:: Task description ::
Please render the stretch of lines from the start through the one containing "Ngay cả những" as a Markdown table with columns "Row" and "Line", numbering each row and leaving out blank lines.

○ ○ ○ ○

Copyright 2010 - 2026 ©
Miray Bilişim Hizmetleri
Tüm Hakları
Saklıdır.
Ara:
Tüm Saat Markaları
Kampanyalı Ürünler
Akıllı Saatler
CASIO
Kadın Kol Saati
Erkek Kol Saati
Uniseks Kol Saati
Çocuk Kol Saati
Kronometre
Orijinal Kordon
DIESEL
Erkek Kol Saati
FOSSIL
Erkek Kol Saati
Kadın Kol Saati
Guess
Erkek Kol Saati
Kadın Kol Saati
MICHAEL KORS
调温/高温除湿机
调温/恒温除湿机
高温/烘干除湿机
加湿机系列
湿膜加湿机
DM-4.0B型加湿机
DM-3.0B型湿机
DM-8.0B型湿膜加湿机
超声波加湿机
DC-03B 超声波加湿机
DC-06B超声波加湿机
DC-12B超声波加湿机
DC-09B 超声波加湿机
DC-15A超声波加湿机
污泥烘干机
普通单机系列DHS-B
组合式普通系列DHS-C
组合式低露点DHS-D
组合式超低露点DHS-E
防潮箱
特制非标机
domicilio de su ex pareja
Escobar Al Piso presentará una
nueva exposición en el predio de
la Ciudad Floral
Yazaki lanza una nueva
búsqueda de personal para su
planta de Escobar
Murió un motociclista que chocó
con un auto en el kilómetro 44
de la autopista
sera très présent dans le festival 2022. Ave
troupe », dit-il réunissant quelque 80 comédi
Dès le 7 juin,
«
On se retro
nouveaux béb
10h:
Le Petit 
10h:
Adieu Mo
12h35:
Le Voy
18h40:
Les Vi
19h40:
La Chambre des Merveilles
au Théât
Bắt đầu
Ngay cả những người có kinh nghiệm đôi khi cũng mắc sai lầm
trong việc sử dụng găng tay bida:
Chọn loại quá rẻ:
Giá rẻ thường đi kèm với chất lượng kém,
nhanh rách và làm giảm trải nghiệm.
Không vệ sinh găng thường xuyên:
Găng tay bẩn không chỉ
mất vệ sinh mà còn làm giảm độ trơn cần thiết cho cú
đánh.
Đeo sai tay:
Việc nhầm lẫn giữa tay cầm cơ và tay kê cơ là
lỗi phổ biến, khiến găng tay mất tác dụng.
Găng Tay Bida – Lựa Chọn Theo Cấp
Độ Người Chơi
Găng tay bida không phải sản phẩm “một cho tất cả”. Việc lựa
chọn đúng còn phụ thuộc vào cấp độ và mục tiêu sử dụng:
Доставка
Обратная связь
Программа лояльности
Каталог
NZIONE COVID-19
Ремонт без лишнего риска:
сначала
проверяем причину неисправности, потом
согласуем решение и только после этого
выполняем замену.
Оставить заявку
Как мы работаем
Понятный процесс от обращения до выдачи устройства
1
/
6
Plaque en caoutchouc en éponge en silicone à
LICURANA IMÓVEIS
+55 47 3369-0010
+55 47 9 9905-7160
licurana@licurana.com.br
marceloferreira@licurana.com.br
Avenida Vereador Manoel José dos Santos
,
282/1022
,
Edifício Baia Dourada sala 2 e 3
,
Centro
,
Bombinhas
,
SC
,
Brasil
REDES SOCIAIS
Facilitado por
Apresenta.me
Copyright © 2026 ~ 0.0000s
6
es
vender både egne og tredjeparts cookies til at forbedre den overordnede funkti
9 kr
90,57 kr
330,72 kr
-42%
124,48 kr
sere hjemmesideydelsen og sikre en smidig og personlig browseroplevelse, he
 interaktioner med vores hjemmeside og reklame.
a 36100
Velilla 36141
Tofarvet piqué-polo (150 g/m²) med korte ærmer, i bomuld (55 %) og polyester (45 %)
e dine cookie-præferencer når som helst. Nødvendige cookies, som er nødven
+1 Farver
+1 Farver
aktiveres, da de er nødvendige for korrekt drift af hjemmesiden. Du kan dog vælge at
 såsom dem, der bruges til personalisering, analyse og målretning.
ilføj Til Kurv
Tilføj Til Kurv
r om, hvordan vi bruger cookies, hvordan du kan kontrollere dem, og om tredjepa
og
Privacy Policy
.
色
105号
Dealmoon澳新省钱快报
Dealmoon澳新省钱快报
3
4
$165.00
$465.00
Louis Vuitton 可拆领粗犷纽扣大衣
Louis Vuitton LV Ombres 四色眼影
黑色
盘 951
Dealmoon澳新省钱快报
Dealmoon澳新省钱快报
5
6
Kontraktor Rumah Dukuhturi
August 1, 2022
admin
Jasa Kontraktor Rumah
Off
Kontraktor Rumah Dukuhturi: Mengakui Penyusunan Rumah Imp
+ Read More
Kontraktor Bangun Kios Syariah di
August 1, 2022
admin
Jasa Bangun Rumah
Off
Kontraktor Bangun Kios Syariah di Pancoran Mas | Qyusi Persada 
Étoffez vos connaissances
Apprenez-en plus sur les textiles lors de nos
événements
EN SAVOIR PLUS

○ ○ ○ ○

:: Response below ::
| Row | Line |
|---|---|
| 1 | Copyright 2010 - 2026 © |
| 2 | Miray Bilişim Hizmetleri |
| 3 | Tüm Hakları |
| 4 | Saklıdır. |
| 5 | Ara: |
| 6 | Tüm Saat Markaları |
| 7 | Kampanyalı Ürünler |
| 8 | Akıllı Saatler |
| 9 | CASIO |
| 10 | Kadın Kol Saati |
| 11 | Erkek Kol Saati |
| 12 | Uniseks Kol Saati |
| 13 | Çocuk Kol Saati |
| 14 | Kronometre |
| 15 | Orijinal Kordon |
| 16 | DIESEL |
| 17 | Erkek Kol Saati |
| 18 | FOSSIL |
| 19 | Erkek Kol Saati |
| 20 | Kadın Kol Saati |
| 21 | Guess |
| 22 | Erkek Kol Saati |
| 23 | Kadın Kol Saati |
| 24 | MICHAEL KORS |
| 25 | 调温/高温除湿机 |
| 26 | 调温/恒温除湿机 |
| 27 | 高温/烘干除湿机 |
| 28 | 加湿机系列 |
| 29 | 湿膜加湿机 |
| 30 | DM-4.0B型加湿机 |
| 31 | DM-3.0B型湿机 |
| 32 | DM-8.0B型湿膜加湿机 |
| 33 | 超声波加湿机 |
| 34 | DC-03B 超声波加湿机 |
| 35 | DC-06B超声波加湿机 |
| 36 | DC-12B超声波加湿机 |
| 37 | DC-09B 超声波加湿机 |
| 38 | DC-15A超声波加湿机 |
| 39 | 污泥烘干机 |
| 40 | 普通单机系列DHS-B |
| 41 | 组合式普通系列DHS-C |
| 42 | 组合式低露点DHS-D |
| 43 | 组合式超低露点DHS-E |
| 44 | 防潮箱 |
| 45 | 特制非标机 |
| 46 | domicilio de su ex pareja |
| 47 | Escobar Al Piso presentará una |
| 48 | nueva exposición en el predio de |
| 49 | la Ciudad Floral |
| 50 | Yazaki lanza una nueva |
| 51 | búsqueda de personal para su |
| 52 | planta de Escobar |
| 53 | Murió un motociclista que chocó |
| 54 | con un auto en el kilómetro 44 |
| 55 | de la autopista |
| 56 | sera très présent dans le festival 2022. Ave |
| 57 | troupe », dit-il réunissant quelque 80 comédi |
| 58 | Dès le 7 juin, |
| 59 | « |
| 60 | On se retro |
| 61 | nouveaux béb |
| 62 | 10h: |
| 63 | Le Petit  |
| 64 | 10h: |
| 65 | Adieu Mo |
| 66 | 12h35: |
| 67 | Le Voy |
| 68 | 18h40: |
| 69 | Les Vi |
| 70 | 19h40: |
| 71 | La Chambre des Merveilles |
| 72 | au Théât |
| 73 | Bắt đầu |
| 74 | Ngay cả những người có kinh nghiệm đôi khi cũng mắc sai lầm |